━━━━━ Extracted records
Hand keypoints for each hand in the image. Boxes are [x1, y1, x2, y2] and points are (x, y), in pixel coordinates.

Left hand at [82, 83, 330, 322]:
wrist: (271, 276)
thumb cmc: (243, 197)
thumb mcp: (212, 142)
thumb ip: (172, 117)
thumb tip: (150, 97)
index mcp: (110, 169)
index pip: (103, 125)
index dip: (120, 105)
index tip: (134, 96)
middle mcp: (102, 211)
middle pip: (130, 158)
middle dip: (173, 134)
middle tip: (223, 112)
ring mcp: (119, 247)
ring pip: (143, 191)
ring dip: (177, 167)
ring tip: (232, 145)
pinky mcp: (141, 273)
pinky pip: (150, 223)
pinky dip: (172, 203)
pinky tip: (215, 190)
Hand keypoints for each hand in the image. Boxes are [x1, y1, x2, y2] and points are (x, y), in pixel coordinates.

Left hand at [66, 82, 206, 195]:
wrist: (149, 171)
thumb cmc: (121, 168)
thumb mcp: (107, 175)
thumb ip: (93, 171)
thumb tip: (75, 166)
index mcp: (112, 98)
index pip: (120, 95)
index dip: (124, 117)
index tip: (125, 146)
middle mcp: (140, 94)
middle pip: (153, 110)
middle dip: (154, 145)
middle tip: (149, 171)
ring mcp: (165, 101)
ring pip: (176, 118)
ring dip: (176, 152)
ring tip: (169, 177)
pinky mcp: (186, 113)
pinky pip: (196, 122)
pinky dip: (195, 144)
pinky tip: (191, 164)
━━━━━━━━━━
**Work order**
Copy only the stretch running from the line containing "middle tip: (223, 112)" to the final line of the entries, both ends included, exactly as it stands.

**Worked solution**
middle tip: (223, 112)
ring mcp: (119, 247)
ring pip: (143, 191)
ring dip: (177, 167)
ring tip: (232, 145)
pinky mcp: (141, 273)
pinky pip: (150, 223)
pinky dip: (172, 203)
pinky tip: (215, 190)
Hand keypoints for each hand in the image. Boxes are [x1, y1, x2, y2] and points are (x, y), in pixel coordinates.

Left hand at [66, 82, 206, 195]:
wrist: (149, 171)
thumb cmc: (121, 168)
thumb mcp: (107, 175)
thumb ip: (93, 171)
thumb tip: (75, 166)
index mcp: (112, 98)
index pip: (120, 95)
index dip: (124, 117)
index tip: (125, 146)
middle mcp: (140, 94)
middle pip: (153, 110)
middle dip: (154, 145)
middle tip: (149, 171)
ring mcp: (165, 101)
ring pip: (176, 118)
ring dip: (176, 152)
ring tip: (169, 177)
pinky mcp: (186, 113)
pinky pip: (196, 122)
pinky dip: (195, 144)
pinky tip: (191, 164)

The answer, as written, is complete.